» **Description of the task**: The required output is every line from the one with "X144300000Y-130375000D03*" through the final line of the data below, unchanged.

» **Dataset records**:
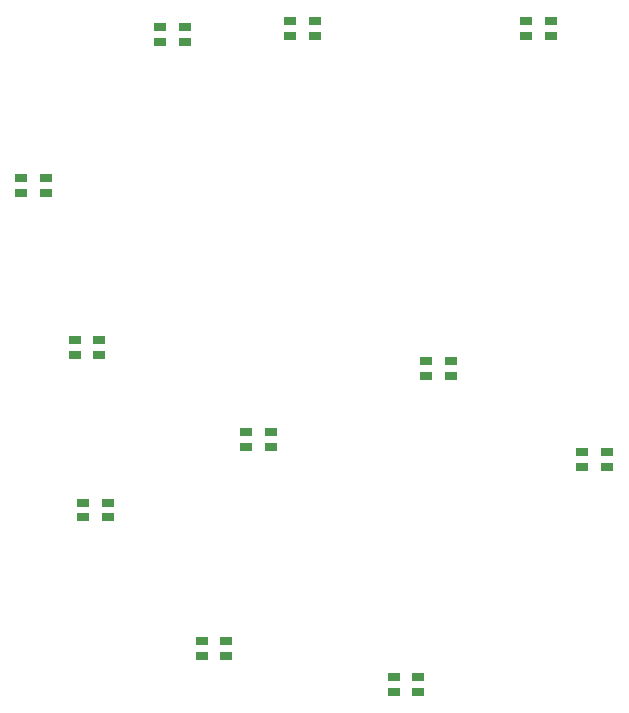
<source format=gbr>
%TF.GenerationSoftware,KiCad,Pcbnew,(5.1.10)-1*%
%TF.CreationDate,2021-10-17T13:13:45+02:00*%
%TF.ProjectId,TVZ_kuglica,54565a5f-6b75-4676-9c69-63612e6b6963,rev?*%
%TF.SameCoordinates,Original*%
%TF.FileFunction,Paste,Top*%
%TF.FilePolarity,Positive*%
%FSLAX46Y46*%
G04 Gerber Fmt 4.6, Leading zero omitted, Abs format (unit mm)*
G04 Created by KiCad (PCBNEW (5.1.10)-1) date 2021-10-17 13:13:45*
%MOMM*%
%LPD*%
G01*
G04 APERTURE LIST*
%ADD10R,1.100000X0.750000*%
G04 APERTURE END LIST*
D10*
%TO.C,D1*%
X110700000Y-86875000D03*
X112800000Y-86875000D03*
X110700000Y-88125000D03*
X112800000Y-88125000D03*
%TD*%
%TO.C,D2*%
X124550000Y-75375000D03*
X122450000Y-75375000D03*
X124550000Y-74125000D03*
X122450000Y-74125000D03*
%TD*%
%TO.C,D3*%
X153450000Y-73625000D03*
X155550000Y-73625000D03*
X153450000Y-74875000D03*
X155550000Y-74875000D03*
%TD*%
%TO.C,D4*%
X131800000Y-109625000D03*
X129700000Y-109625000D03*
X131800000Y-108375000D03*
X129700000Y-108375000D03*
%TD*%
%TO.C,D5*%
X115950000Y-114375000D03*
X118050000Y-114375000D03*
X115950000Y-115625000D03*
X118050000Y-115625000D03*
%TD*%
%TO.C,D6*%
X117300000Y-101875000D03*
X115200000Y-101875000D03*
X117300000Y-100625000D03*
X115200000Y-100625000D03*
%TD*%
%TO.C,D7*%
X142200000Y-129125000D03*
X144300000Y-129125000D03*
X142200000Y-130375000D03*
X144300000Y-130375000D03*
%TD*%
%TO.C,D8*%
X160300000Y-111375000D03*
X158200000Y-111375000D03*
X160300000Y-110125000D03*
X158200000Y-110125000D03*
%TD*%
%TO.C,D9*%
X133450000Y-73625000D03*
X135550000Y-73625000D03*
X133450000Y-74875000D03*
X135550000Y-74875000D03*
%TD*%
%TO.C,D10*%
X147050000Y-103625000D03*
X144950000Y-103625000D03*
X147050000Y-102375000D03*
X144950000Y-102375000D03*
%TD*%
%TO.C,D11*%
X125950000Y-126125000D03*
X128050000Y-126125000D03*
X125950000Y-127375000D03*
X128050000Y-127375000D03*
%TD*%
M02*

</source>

» **Answer section**:
X144300000Y-130375000D03*
%TD*%
%TO.C,D8*%
X160300000Y-111375000D03*
X158200000Y-111375000D03*
X160300000Y-110125000D03*
X158200000Y-110125000D03*
%TD*%
%TO.C,D9*%
X133450000Y-73625000D03*
X135550000Y-73625000D03*
X133450000Y-74875000D03*
X135550000Y-74875000D03*
%TD*%
%TO.C,D10*%
X147050000Y-103625000D03*
X144950000Y-103625000D03*
X147050000Y-102375000D03*
X144950000Y-102375000D03*
%TD*%
%TO.C,D11*%
X125950000Y-126125000D03*
X128050000Y-126125000D03*
X125950000Y-127375000D03*
X128050000Y-127375000D03*
%TD*%
M02*

</source>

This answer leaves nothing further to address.